PS @Tony134 I deal with bad CS from other companies all the time and it’s something I can’t abide. This week I had to tell one at my phone company to transfer me to his supervisor after he started shouting at me for no good reason. Maybe he was having a bad day? The same evening, I had to complain again, this time about the supermarket cashier who wouldn’t serve me (seems like I had the wrong colour of skin).
Believe me, Airbnb CS reps are angels compared to a lot of folk. It’s just that there are so many RIDICULOUS policies they have to try to justify. I wouldn’t want their job!
I agree with you 100% actually. When I describe the above described agent behavior, it's not to point out how each is being individually bad, it's to point out how it's systematically bad, how the agents are being directed to make these decisions by policy.

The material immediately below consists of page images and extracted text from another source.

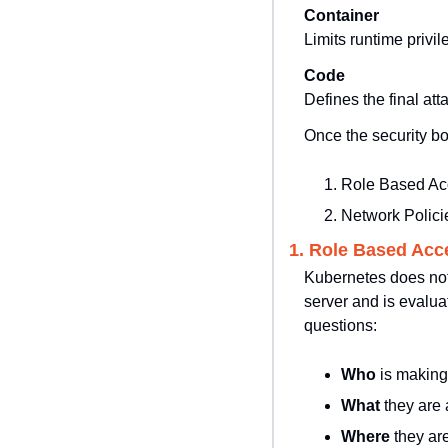
Container
Limits runtime privil
Code
Defines the final at
Once the security bo
Role Based Ac
Network Polici
1. Role Based Acc
Kubernetes does not 
server and is evalu
questions:
Who 
is making
What 
they are 
Where 
they are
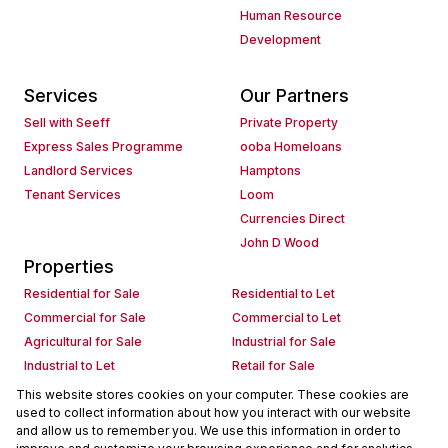
Human Resource
Development
Services
Our Partners
Sell with Seeff
Private Property
Express Sales Programme
ooba Homeloans
Landlord Services
Hamptons
Tenant Services
Loom
Currencies Direct
John D Wood
Properties
Residential for Sale
Residential to Let
Commercial for Sale
Commercial to Let
Agricultural for Sale
Industrial for Sale
Industrial to Let
Retail for Sale
Retail to Let
Holiday Letting
This website stores cookies on your computer. These cookies are
used to collect information about how you interact with our website
Vacant Land
Mixed use for Sale
and allow us to remember you. We use this information in order to
Mixed use to Let
Residential new Developments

If agents could issue refunds out of airbnb's pocket, they would do it all the time. If they were all making judgement calls on an individual basis, it would always just come down to who played customer service better in a dispute, not who was right.
Airbnb probably doesn't like that idea, and I don't blame them, so they have pretty tight guidelines for how these issues are resolved. I totally agree with having tight guidelines, just not the guidelines they keep choosing and pushing so shamelessly. Their accounting department doesn't include our space vacancies in any way in their calculations like a normal business would have to. That's their big edge: they never have a vacant property, that's always on us.
In a similar vane, Airbnb doesn't have to account for bad guests in any way like a normal business does. It isn't their property that is used or abused. It isn't them on the retaliatory side of weird guest interactions. It again isn't them with a vacancy if a guest is bad enough to need to leave. It's not Airbnb who does the extra cleaning for free. When the Airbnb accounting department calculates the cost of guest / host issues, they never include our share of those problems in its calculations because again it mostly doesn't have to.
They know these things, they just choose to ignore them. They made billions of dollars last year, totally in the black, there just isn't a good excuse for the extreme policy measures they keep taking at our expense.
@Huma0 I have gotten good ones and useless ones. What is not their fault is that they don't seem to be trained well in Airbnb policies, I imagine their salaries are a pittance (why else farm it out to the Phillipines?) so it's not like they have the incentive to bone up on Airbnb policy on their day off, and it's not their fault that Airbnb assigns them to deal with hosts in a language they may not be super fluent in.
And yes, customer service in many arenas has become customer disservice.
I'm somewhat flabbergasted that you get racially discriminated against in a diverse cosmopolitan city like London. What a world. So far to go.
I was trying to simplify the comment about the supermarket incident so probably made it sound more dramatic than it was. When I say he refused to serve me, what I meant was that he turned me away and told me to use the self service machines, even though there was no queue at his till, just me, so I assumed he was about to close it.
I then watched as he served some customers and turned away others, regardless of how much or how little shopping they had. There was no logic to it, until I realised that he was only serving ladies with the same colour skin as him and telling everyone else to use the machines. I don't think he was even aware that he was doing it!
Perhaps it wasn't racism. Maybe he was just serving ladies that he fancied and couldn't be bothered with the rest. Either way, it's still bad customer service as it's not for him to cherry pick his customers!
I think that one thing that's so irritating about Airbnb CS is that while they are often clueless about Airbnb TOS and policies, and have to be directed to, corrected, or quoted the pertinent info by the host, they seem very well trained in placating phrases, platitudes, and condescending language and suggestions. When some 19 year old on the other end of the conversation is telling a 60 year old, experienced host that maybe the reason they're not receiving their text alerts anymore is because their message Inbox is full, that's just galling.